Sayın Zorlu TÖRE, önceki gün yapılan grup toplantısında bir şahsı görünce toplantıyı terk ettiğiniz bayağı da söylendiğinizi duyduk. Hayırdır yine kime öfke duymaya başladınız? Ya da araya nifak tohumu atmak isteyenler kimler?

Sayın Kudret ÖZERSAY, kamu çalışanı birisinin sahtekarlığını ortaya çıkarıp polise teslim ettiğinizden ötürü kutlarız ama bir de artık Kıb-Tek’e el atma zamanı gelmedi mi? İlgili bakan belli bir markaya işaret ederken bu konuyu da hassasiyetle ele almanız bekleniyor!

Sayın Erdal ONURHAN, kuruma istihdam açıklamanızdan sonra telefon trafiğinizin hayli arttığı ve özellikle partili gençlerin hemen herkesi araya koymak için birbiriyle yarıştığı konuşuluyor. İşiniz bir hayli zor değil mi?

Sayın Tolga ATAKAN, yollarımızın en büyük sorunu aydınlatmanın yeterli olmadığı konusunda vatandaşlardan sitem dolu mesajlar geliyor. Konuyu gecikmeden masaya yatırıp ülke genelinde seferberlik başlatmanız gerekiyor!

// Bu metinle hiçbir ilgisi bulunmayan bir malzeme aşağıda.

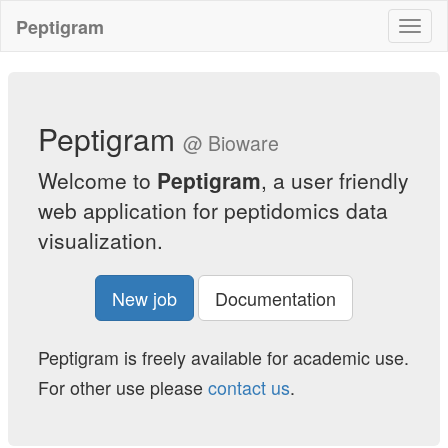
Skip
Peptigram
Toggl
to
naviga
main
content
Peptigram
@ Bioware
Welcome to
Peptigram
, a user friendly
web application for peptidomics data
visualization.
New job
Documentation
Peptigram is freely available for academic use.
For other use please
contact us
.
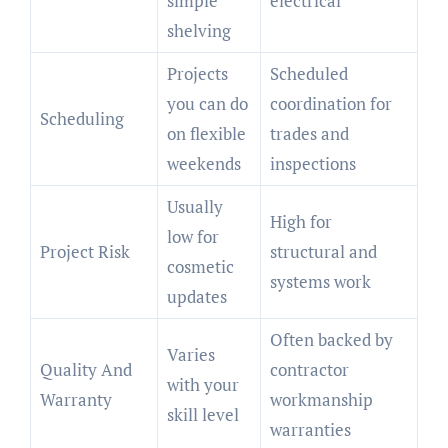
simple
electrical
shelving
Projects
Scheduled
you can do
coordination for
Scheduling
on flexible
trades and
weekends
inspections
Usually
High for
low for
Project Risk
structural and
cosmetic
systems work
updates
Often backed by
Varies
Quality And
contractor
with your
Warranty
workmanship
skill level
warranties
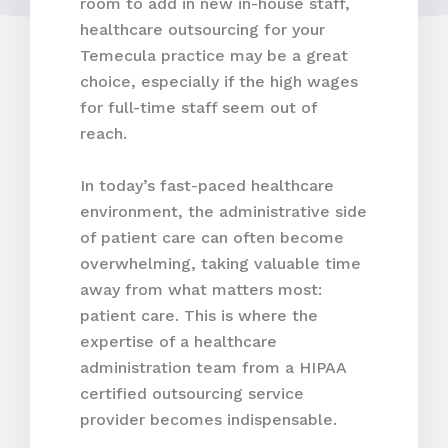
room to add in new in-house staff,
healthcare outsourcing for your
Temecula practice may be a great
choice, especially if the high wages
for full-time staff seem out of
reach.
In today’s fast-paced healthcare
environment, the administrative side
of patient care can often become
overwhelming, taking valuable time
away from what matters most:
patient care. This is where the
expertise of a healthcare
administration team from a HIPAA
certified outsourcing service
provider becomes indispensable.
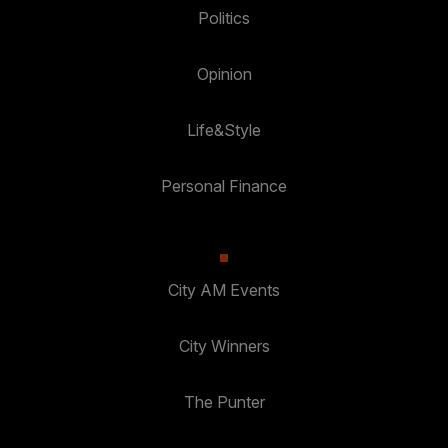
Politics
Opinion
Life&Style
Personal Finance
City AM Events
City Winners
The Punter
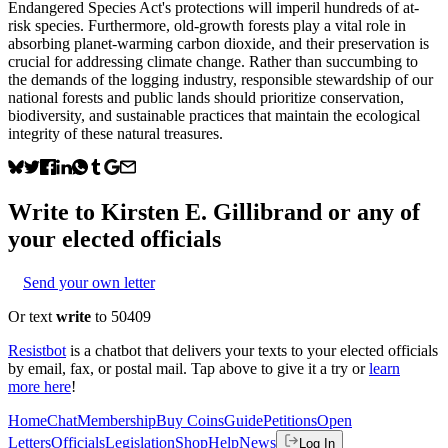
Endangered Species Act's protections will imperil hundreds of at-
risk species. Furthermore, old-growth forests play a vital role in
absorbing planet-warming carbon dioxide, and their preservation is
crucial for addressing climate change. Rather than succumbing to
the demands of the logging industry, responsible stewardship of our
national forests and public lands should prioritize conservation,
biodiversity, and sustainable practices that maintain the ecological
integrity of these natural treasures.
Write to
Kirsten E. Gillibrand
or any of
your elected officials
Send your own letter
Or text
write
to 50409
Resistbot
is a chatbot that delivers your texts to your elected officials
by email, fax, or postal mail. Tap above to give it a try or
learn
more here
!
Home
Chat
Membership
Buy Coins
Guide
Petitions
Open
Letters
Officials
Legislation
Shop
Help
News
Log In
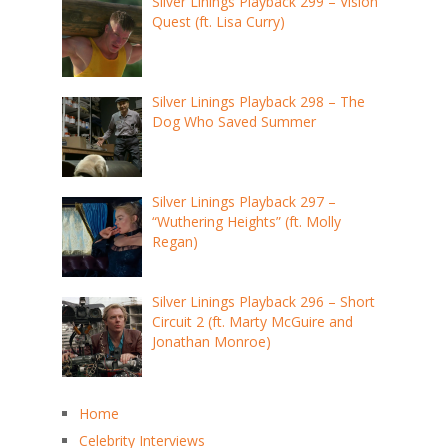
Silver Linings Playback 299 – Vision
Quest (ft. Lisa Curry)
Silver Linings Playback 298 – The
Dog Who Saved Summer
Silver Linings Playback 297 –
“Wuthering Heights” (ft. Molly
Regan)
Silver Linings Playback 296 – Short
Circuit 2 (ft. Marty McGuire and
Jonathan Monroe)
Home
Celebrity Interviews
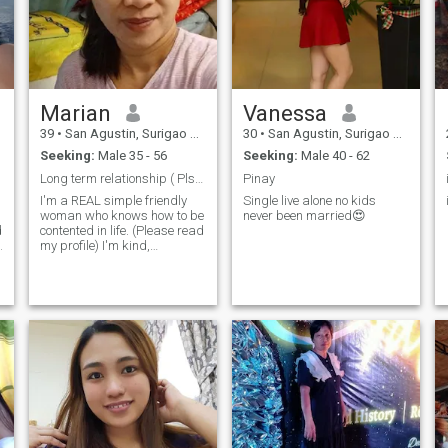
Marian
Vanessa
39
•
San Agustin, Surigao del Sur, Philippines
30
•
San Agustin, Surigao del Sur, Philippines
Seeking:
Male 35 - 56
Seeking:
Male 40 - 62
Long term relationship ( Pls. read my profile)
Pinay
I'm a REAL simple friendly
Single live alone no kids
woman who knows how to be
never been married😍
d
contented in life. (Please read
s
my profile) I'm kind,
understanding, honest,
caring, faithful to my soon to
be my " "THE ONE, MY MAN
"and i am independent
woman. If your interested to
know me you can send me a
message for you to know me
better. ( if you are fake &
scammer don't send me a
message coz im going to ask
you for a video call. thanks!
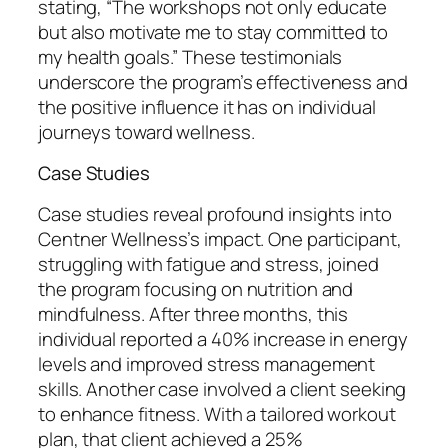
stating, “The workshops not only educate
but also motivate me to stay committed to
my health goals.” These testimonials
underscore the program’s effectiveness and
the positive influence it has on individual
journeys toward wellness.
Case Studies
Case studies reveal profound insights into
Centner Wellness’s impact. One participant,
struggling with fatigue and stress, joined
the program focusing on nutrition and
mindfulness. After three months, this
individual reported a 40% increase in energy
levels and improved stress management
skills. Another case involved a client seeking
to enhance fitness. With a tailored workout
plan, that client achieved a 25%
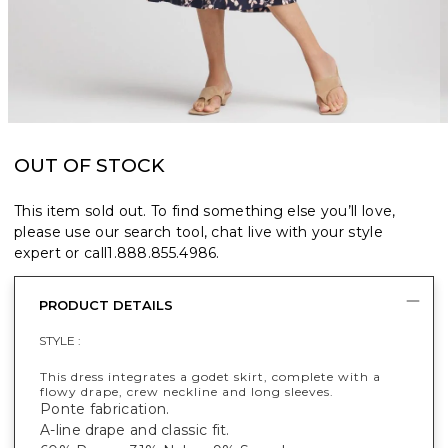
OUT OF STOCK
This item sold out. To find something else you’ll love,
please use our search tool, chat live with your style
expert or call
1.888.855.4986
.
PRODUCT DETAILS
STYLE :
This dress integrates a godet skirt, complete with a
flowy drape, crew neckline and long sleeves.
Ponte fabrication.
A-line drape and classic fit.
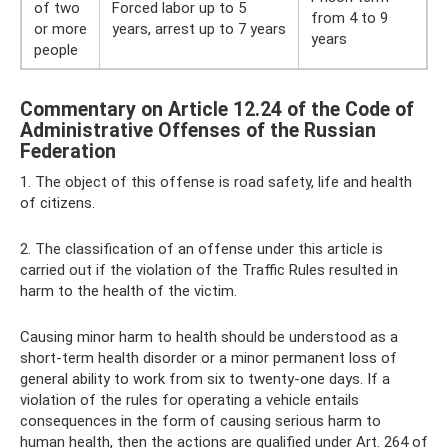
of two
Forced labor up to 5
from 4 to 9
or more
years, arrest up to 7 years
years
people
Commentary on Article 12.24 of the Code of
Administrative Offenses of the Russian
Federation
1. The object of this offense is road safety, life and health
of citizens.
2. The classification of an offense under this article is
carried out if the violation of the Traffic Rules resulted in
harm to the health of the victim.
Causing minor harm to health should be understood as a
short-term health disorder or a minor permanent loss of
general ability to work from six to twenty-one days. If a
violation of the rules for operating a vehicle entails
consequences in the form of causing serious harm to
human health, then the actions are qualified under Art. 264 of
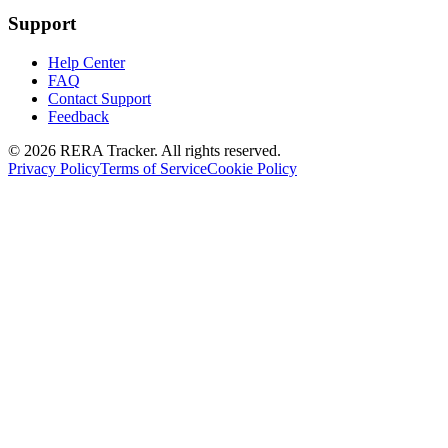
Support
Help Center
FAQ
Contact Support
Feedback
© 2026 RERA Tracker. All rights reserved.
Privacy Policy
Terms of Service
Cookie Policy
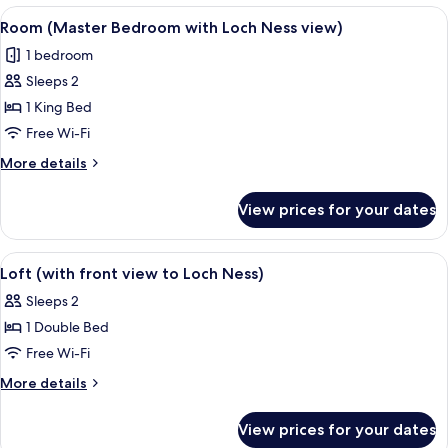
or
View
A hotel room with a large bed, a desk, 
4
Twin
Room (Master Bedroom with Loch Ness view)
all
Room
1 bedroom
photos
Sleeps 2
for
Room
1 King Bed
(Master
Free Wi-Fi
Bedroom
More
More details
with
details
Loch
for
View prices for your dates
Room
Ness
(Master
view)
Bedroom
View
A bedroom with a bed, bedside tables, a
4
with
Loft (with front view to Loch Ness)
all
Loch
Sleeps 2
Ness
photos
view)
1 Double Bed
for
Loft
Free Wi-Fi
(with
More
More details
front
details
for
view
View prices for your dates
Loft
to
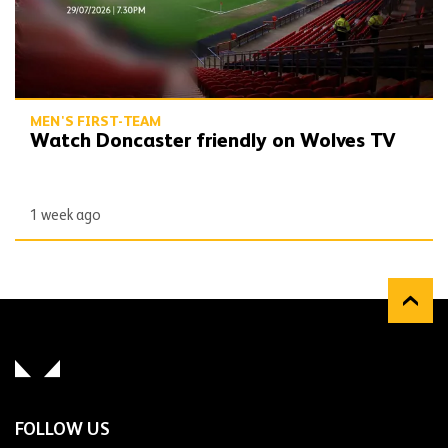
MEN'S FIRST-TEAM
Watch Doncaster friendly on Wolves TV
1 week ago
FOLLOW US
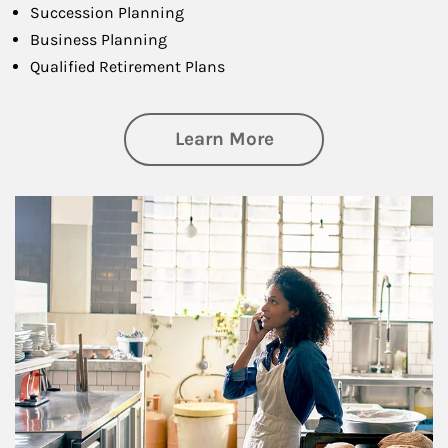
Succession Planning
Business Planning
Qualified Retirement Plans
about Business Pl
Learn More
Article Image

Sayın Yusuf AVCIOĞLU, kurumda bir takım atamalarda kural dışılık yapıldığını ifade ediyorsunuz ama acaba en büyük sorun bu mudur dersiniz?

Asbaşkan olarak daha detaylı bir soruşturmakta yarar görüyoruz!

Sayın Ayşegül Baybars KADRİ, sosyal konut projeleri konusunda yaptığınız açıklamalar vatandaşlarda özellikle de gençler arasında büyük heyecan ve mutluluk yarattı. Hangi şartlar aranacağı konusunda meraklı sorular geliyor, detaylı bir açıklama iyi olacaktır…

Sayın Cafer GÜRCAFER, bilardoda rakip bulamadığınızdan şikayetçi olmaya başlamışsınız. Tabi ki evde her gün 2 saat antrenman yaparsınız bu karşınızda kim dayanabilir ki? Tek başınıza oynamaya devam edin deriz…

Sayın Erdil NAMİ, bir YÖDAK üyesiyle aranızda talihsiz olaylar yaşandığı ve bir takım etik dışı teklifler aldığınızı duyduk. Verin o ismi bize gerisine karışmayın deriz! Hele de bir profa hiç yakışmıyor değil mi?

Sayın İzlem GÜRÇAĞ, belki bu dönem bakan olamadınız ama en azından meclis idari amiri olarak az da olsa bir açığı kapattınız sayılır. En azından bununla da şimdilik şükretmekte yarar var artık ileride ne olur bilinmez!